3. Zone Tax Offset(ZTO)– 遠隔地に住む人向けの控除

こちらはオーストラリアの都市部から離れたアクセスの悪い遠隔地に住む人向けの控除です。

  • 対象: リモートエリア(遠隔地)に住む人
  • 最大オフセット額: $1,173
  • 適用条件: 特定のリモートエリア(Zone A、Zone B、Special areas)に183日以上住んでいることが条件。
  • 特徴: リモートエリアに住むことで生じる追加コストに対する税額控除。
  • 年収の制限なし

ZoneについてはAustralian zone listでチェックできます。

Zone控除額
Special Areas$1,173
Zone A$338
Zone B$57

ちなみに私は現在QLD州にある秘境地に住んでいるのですが、調べてみたところなんとSpecial areasに該当することがわかりました!!最大の控除を受けることができます…!

秘境地に住むとスーパーの商品の値段はだいたい都市部の2倍移動もかなり大変なのでこの控除はありがたいです。

こちらはリモートエリアに住んでいることを証明する申請が必要となります。

※最新情報や詳細はATOのZTOのページをご覧ください。

4. Foreign Income Tax Offset – 海外で所得税を払った人向けの控除

こちらはオーストラリア国外で所得税を支払った人向けの控除です。

  • 対象: 海外で所得税を支払った人
  • 適用条件: 海外で所得税を支払っており、その所得がオーストラリアでも課税対象となる場合。
  • 特徴: 二重課税を防ぐため、海外で支払った税金額をオーストラリアの税額から控除できます。

日本はオーストラリアと二重課税防止協定を結んでいるため、二国間で同じ所得に対して重複して課税されることを防ぐためにのオフセットが適用されます。

例えば、日本で税金$2,000払い、オーストラリアでも税金$6,000払った場合。
Foreign Income Tax Offsetでは、オフセットできる額は少ない方の額になります。
つまり、オーストラリアで支払うべき税金$6,000から、日本で支払った$2,000を差し引いた$4,000が最終的にオーストラリアで支払うべき税額となります。

こちらは、海外で$1,000を超える所得税を支払った場合、証拠書類を提出しオフセットを申請する必要があります。

※最新情報や詳細はATOのClaiming a foreign income tax offsetのページをご覧ください。

5. Medical Expenses Tax Offset(医療費税額控除)

こちらは、介護が必要な人や障害があって必要な補助具を購入する際に適応される控除です。

  • 対象: 特定の医療費を支払った人
  • 適用条件: 長期的な介護や特定の医療費が発生した場合に限り適用。
  • 特徴: 2020年以降、ほとんどの医療費は対象外となっています。

医療費控除の対象となるもの
– 障害者補助具
– 介護
– 高齢者介護

申請が必要なため、レシートなどを保持しておく必要があります。

日本だと高額な医療費に対しての控除が幅広く適応されますが、オーストラリアでは特定の対象のみでしか適応されない内容となっています。

※最新情報や詳細はATOのMedical expenses tax offsetのページをご覧ください。

6. Private Health Insurance Rebate(民間医療保険に加入している人向け控除)

こちらはBupaやMedibankなどの民間保険に入っている人が保険料の一部を控除として申請できる制度となります。

  • 対象: 民間医療保険に加入している人
  • オフセット額:年収や年齢によって異なる。
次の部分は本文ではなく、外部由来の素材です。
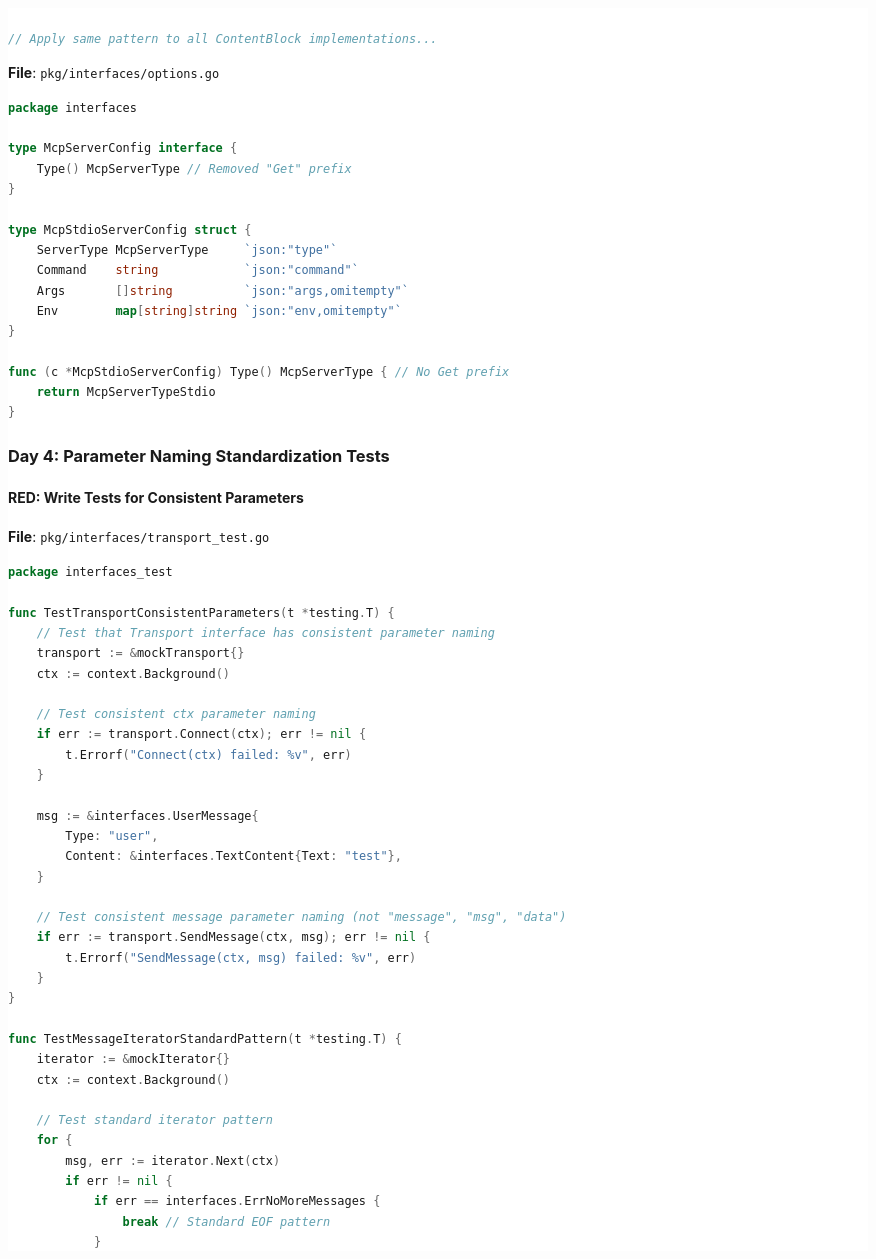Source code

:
 ```go

// Apply same pattern to all ContentBlock implementations...
```

**File**: `pkg/interfaces/options.go`
```go
package interfaces

type McpServerConfig interface {
    Type() McpServerType // Removed "Get" prefix
}

type McpStdioServerConfig struct {
    ServerType McpServerType     `json:"type"`
    Command    string            `json:"command"`
    Args       []string          `json:"args,omitempty"`
    Env        map[string]string `json:"env,omitempty"`
}

func (c *McpStdioServerConfig) Type() McpServerType { // No Get prefix
    return McpServerTypeStdio
}
```

### Day 4: Parameter Naming Standardization Tests

#### RED: Write Tests for Consistent Parameters

**File**: `pkg/interfaces/transport_test.go`
```go
package interfaces_test

func TestTransportConsistentParameters(t *testing.T) {
    // Test that Transport interface has consistent parameter naming
    transport := &mockTransport{}
    ctx := context.Background()
    
    // Test consistent ctx parameter naming
    if err := transport.Connect(ctx); err != nil {
        t.Errorf("Connect(ctx) failed: %v", err)
    }
    
    msg := &interfaces.UserMessage{
        Type: "user",
        Content: &interfaces.TextContent{Text: "test"},
    }
    
    // Test consistent message parameter naming (not "message", "msg", "data")
    if err := transport.SendMessage(ctx, msg); err != nil {
        t.Errorf("SendMessage(ctx, msg) failed: %v", err)
    }
}

func TestMessageIteratorStandardPattern(t *testing.T) {
    iterator := &mockIterator{}
    ctx := context.Background()
    
    // Test standard iterator pattern
    for {
        msg, err := iterator.Next(ctx)
        if err != nil {
            if err == interfaces.ErrNoMoreMessages {
                break // Standard EOF pattern
            }
```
例:年収$93,000以下の場合は控除率が24.608%

例えば、28歳で年収$50,000 、Bupaに保険料月$500(年間$6,000)を払っている場合
年収$93,000以下の場合は控除率が24.608%となるので、計算すると:
控除額 = 保険料$6,000 × 控除率0.24608 = $1,476.48

よって$1,476.48が控除額となります。

※最新情報や詳細はATOのPrivate health insurance offsetのページをご覧ください。

7. Superannuation Contributions Tax Offset(年金拠出税額控除)

こちらはパートナーの年収が$37,000以下の際、自分が代わりにSuperannuationを払ってあげると最大$540が控除される制度です。

  • 対象: 配偶者のスーパーアニュエーション(退職金)に拠出した人
  • 最大オフセット額: $540($3,000の拠出額に対して控除率18%)
  • 適用条件: パートナーの年収が$37,000未満で、あなたがパートナーのために拠出した場合。
  • 特徴: 配偶者の年金拠出を支援するための税額控除。

※最新情報や詳細はATOのSuperannuation-related tax offsetsのページをご覧ください。

8. Franking Credits(フランキングクレジット)

こちらは厳密にはTax offsetではないですが、オーストラリアにはオーストラリアの企業に投資した際の配当金に対して適用される税制があります。

  • 対象: オーストラリアの企業に株式投資した際に配当を受け取った場合
  • 適用条件: フランク配当(会社がすでに課税した利益から支払われる配当)を受け取っている場合、その配当から支払われた税金分がオフセットされます。
  • 特徴: 会社がすでに支払った税金を個人の納税額から控除するため、二重課税を防ぎます。

自分の所得税よりも企業が多く法人税を支払っていた場合、払いすぎた分が戻ってきます。

こちらはオーストラリアの企業の投資の配当金のみに対して適応されるので海外の企業の配当には適用されません。

※最新情報や詳細はATOのFranking creditsのページをご覧ください。

まとめ

以上、主なTax Offsetsの種類について紹介しました。

オーストラリアの税制度は、低所得者や障がいのある人、遠隔地に住む人などいろんな状況下において税軽減されるようになっていて、「さすがフェアネスを重視する国だな」と思いました。

調べてみるといろんな控除があって、自分が該当するもので申請が必要なものはTAX Return時に忘れずに申請しようと思いました。

以下まとめです。

TAX OFFSET の種類概要
Low Income Tax Offset(LITO)低所得者向けに、税額を軽減するための控除。
Senior Australians and Pensioners Tax Offset(SAPTO)年金受給者や高齢者に対して、税負担を軽減するための控除。
Zone Tax Offset(ZTO)リモートエリアに住む人に対して、税負担を軽減するための控除。
Foreign Income Tax Offset 海外で支払った所得税をオーストラリアの税金から控除できる制度。
Medical Expenses Tax Offset高額な医療費に対して、税金を軽減するための控除。(現在は限定的)
Private Health Insurance Rebate民間医療保険に加入している人に対して、保険料を減額するための税額控除。
Superannuation Contributions Tax Offset配偶者の年金口座に拠出した金額に対する税額控除。
Franking Credits企業が支払った法人税を株主に還元し、二重課税を防ぐための税制優遇措置

「詳しく知りたい」という方はATOのTax offsetのページをご参照ください。